**Kaynak Metin:**
"Kravat nedir, nereden geldi?"
1636 savaşında Fransa Kralı XIII Louis"in ordusunda bir ilginç lejyon birliği vardı. Bu birliğin özelliği boyunlarına birer çiçekli kumaş parçası bağlamış olmalarıydı...
Bu kumaş parçası askerlerin eşleri ve sevgilileri tarafından savaşa giderken boyunlarına geçirilmişti...
O seneki kraliyet balolarında birçok erkeğin boynunda o kumaştan vardı artık...
Sonradan adı "kravat" oldu...
………
Geçtiğimiz hafta bir fotoğraf oldukça ilgisini çekmişti medyanın...
Cumhurbaşkanı Gül, Başbakan Erdoğan'ı Huber köşkünde kabul ediyor...
Hanımları ayakta...
İkisi de kravatsız...

(Toplanan veriler)
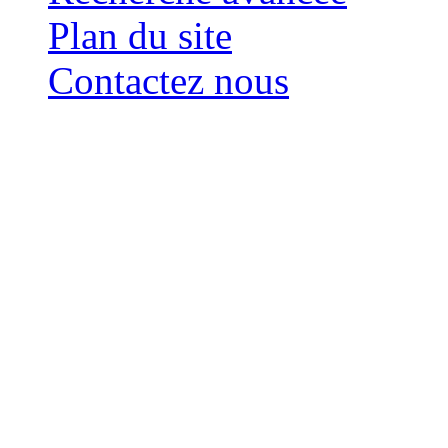
Plan du site
Contactez nous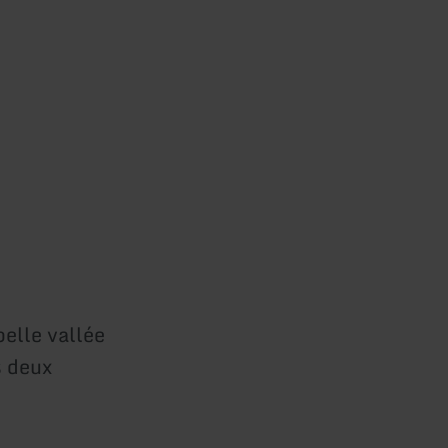
belle vallée
s deux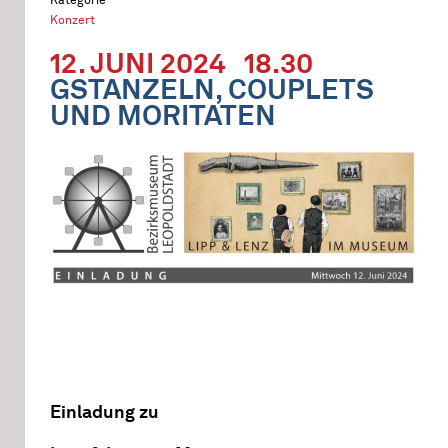
Konzert
12. JUNI 2024
18.30
GSTANZELN, COUPLETS
UND MORITATEN
Einladung zu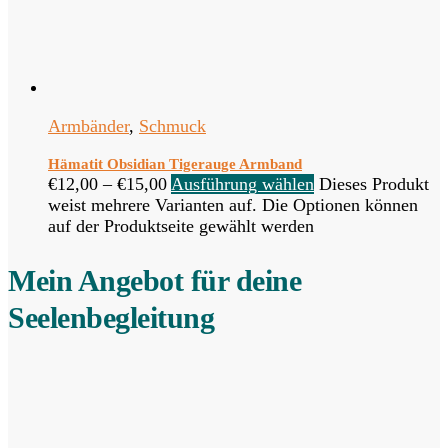
Armbänder
,
Schmuck
Hämatit Obsidian Tigerauge Armband
€
12,00
–
€
15,00
Ausführung wählen
Dieses Produkt
weist mehrere Varianten auf. Die Optionen können
auf der Produktseite gewählt werden
Mein Angebot für deine
Seelenbegleitung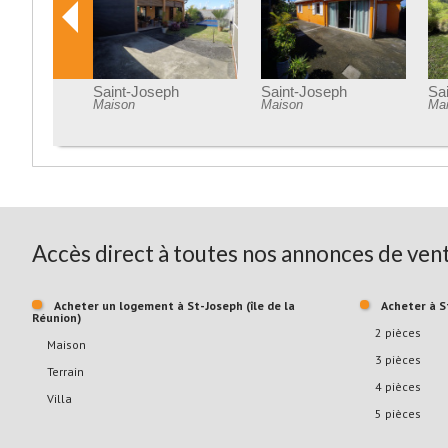
Saint-Joseph
Terrain
Accès direct à toutes nos annonces de vent
Acheter un logement à St-Joseph (île de la
Acheter à 
Réunion)
2 pièces
Maison
3 pièces
Terrain
4 pièces
Villa
5 pièces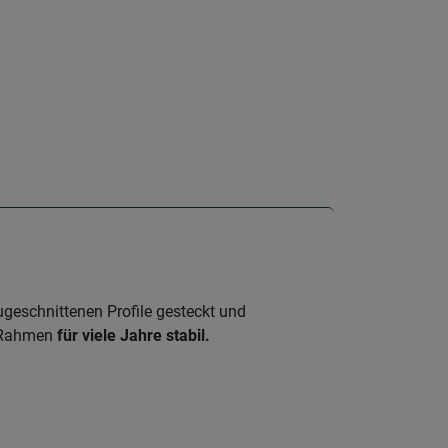
ugeschnittenen Profile gesteckt und
z-Rahmen
für viele Jahre stabil.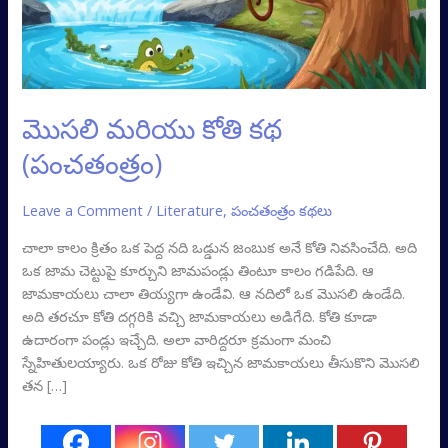
మొసలి మరియు కోతి కథ
(పంచతంత్రం)
Leave a Comment
/
Literature
,
పంచతంత్రం కథలు
చాలా కాలం క్రితం ఒక పెద్ద నది ఒడ్డున జంబుక అనే కోతి నివసించేది. అది
ఒక జామ చెట్టుపై కూర్చుని జామపండ్లు తింటూ కాలం గడిపేది. ఆ
జామకాయలు చాలా తియ్యగా ఉండేవి. ఆ నదిలో ఒక మొసలి ఉండేది.
అది తరచూ కోతి దగ్గరికి వచ్చి జామకాయలు అడిగేది. కోతి కూడా
ఉదారంగా పండ్లు ఇచ్చేది. అలా వారిద్దరూ క్రమంగా మంచి
స్నేహితులయ్యారు. ఒక రోజు కోతి ఇచ్చిన జామకాయలు తీసుకొని మొసలి
తన […]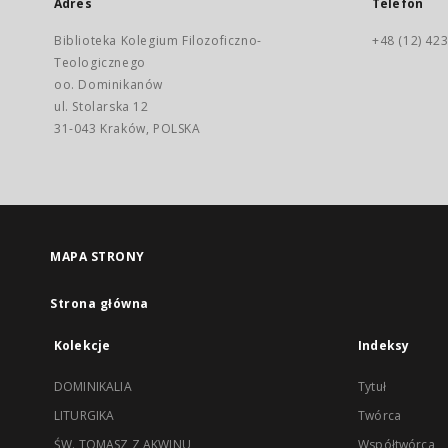
Adres
Telefon
Biblioteka Kolegium Filozoficzno-
+48 (12) 423
Teologicznego
oo. Dominikanów
ul. Stolarska 12
31-043 Kraków, POLSKA
MAPA STRONY
Strona główna
Kolekcje
Indeksy
DOMINIKALIA
Tytuł
LITURGIKA
Twórca
ŚW. TOMASZ Z AKWINU
Współtwórca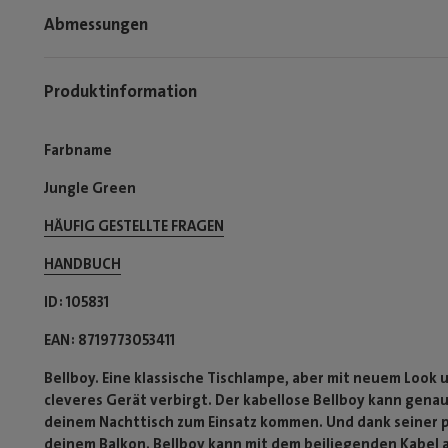
Abmessungen
Produktinformation
Farbname
Jungle Green
HÄUFIG GESTELLTE FRAGEN
HANDBUCH
ID
105831
EAN
8719773053411
Bellboy. Eine klassische Tischlampe, aber mit neuem Look 
cleveres Gerät verbirgt. Der kabellose Bellboy kann gen
deinem Nachttisch zum Einsatz kommen. Und dank seiner 
deinem Balkon. Bellboy kann mit dem beiliegenden Kabel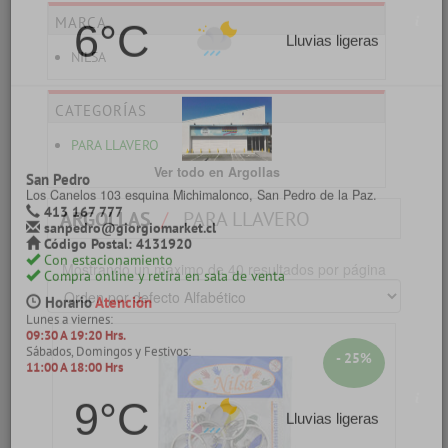
coronel@giorgiomarket.cl
Código Postal: 4200770
MARCA
Con estacionamiento
Compra online y retira en sala de venta
NILSA
Horario
Atención
Lunes a viernes:
09:30 A 19:20 Hrs.
CATEGORÍAS
Sábados, Domingos y Festivos:
11:00 A 18:00 Hrs
PARA LLAVERO
Ver todo en Argollas
9°C
Llovizna
ARGOLLAS
PARA LLAVERO
Mostrando un máximo de 40 resultados por página
Lagos Temuco
General Pedro Lagos 377, Temuco
453 243 606
temuco@giorgiomarket.cl
- 25%
Código Postal: 4790856
Con estacionamiento
Compra online y retira en sala de venta
Horario
Atención
Lunes a viernes: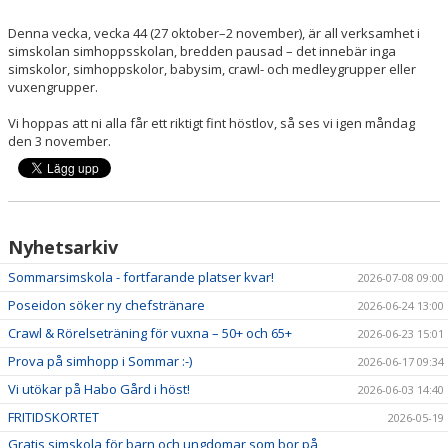
Denna vecka, vecka 44 (27 oktober–2 november), är all verksamhet i
simskolan simhoppsskolan, bredden pausad – det innebär inga
simskolor, simhoppskolor, babysim, crawl- och medleygrupper eller
vuxengrupper.
Vi hoppas att ni alla får ett riktigt fint höstlov, så ses vi igen måndag
den 3 november.
Nyhetsarkiv
Sommarsimskola - fortfarande platser kvar!
2026-07-08 09:00
Poseidon söker ny chefstränare
2026-06-24 13:00
Crawl & Rörelseträning för vuxna – 50+ och 65+
2026-06-23 15:01
Prova på simhopp i Sommar :-)
2026-06-17 09:34
Vi utökar på Habo Gård i höst!
2026-06-03 14:40
FRITIDSKORTET
2026-05-19
Gratis simskola för barn och ungdomar som bor på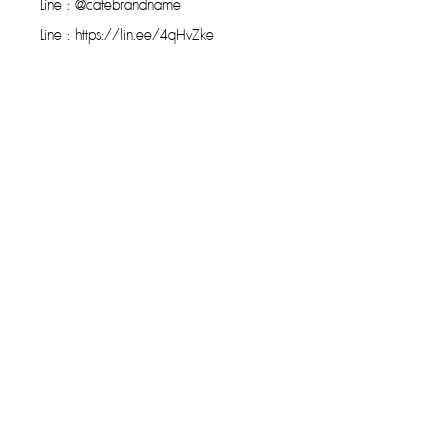
Line : @cafebrandname
Line : https://lin.ee/4qHvZke
รับประกันของแท้
Cafebrandname ให้ความสำคัญกับสินค้
าแท้
มีผู้เชี่ยวชาญตรวจสอบสินค้าทุกชิ้นก่อนนำ
ขาย
รับประกันสินค้าแบรนด์เนมแท้แน่นอน
การรับซื้อที่ยอดเยี่ยม
ขายกระเป๋าง่าย โอนไว ให้ราคาสูง
สามารถส่งทีมงานรับของได้ถึงที่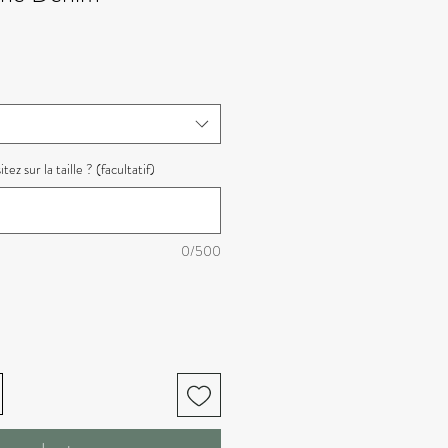
z sur la taille ? (facultatif)
0/500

**Görev:**
Kravatın kökenini anlatan metne göre 1636 savaşında lejyon birliğindeki askerlerin boyunlarına kumaş parçasını kimler geçirmişti?

**Görevin Çıktısı:**
Askerlerin eşleri ve sevgilileri geçirmişti.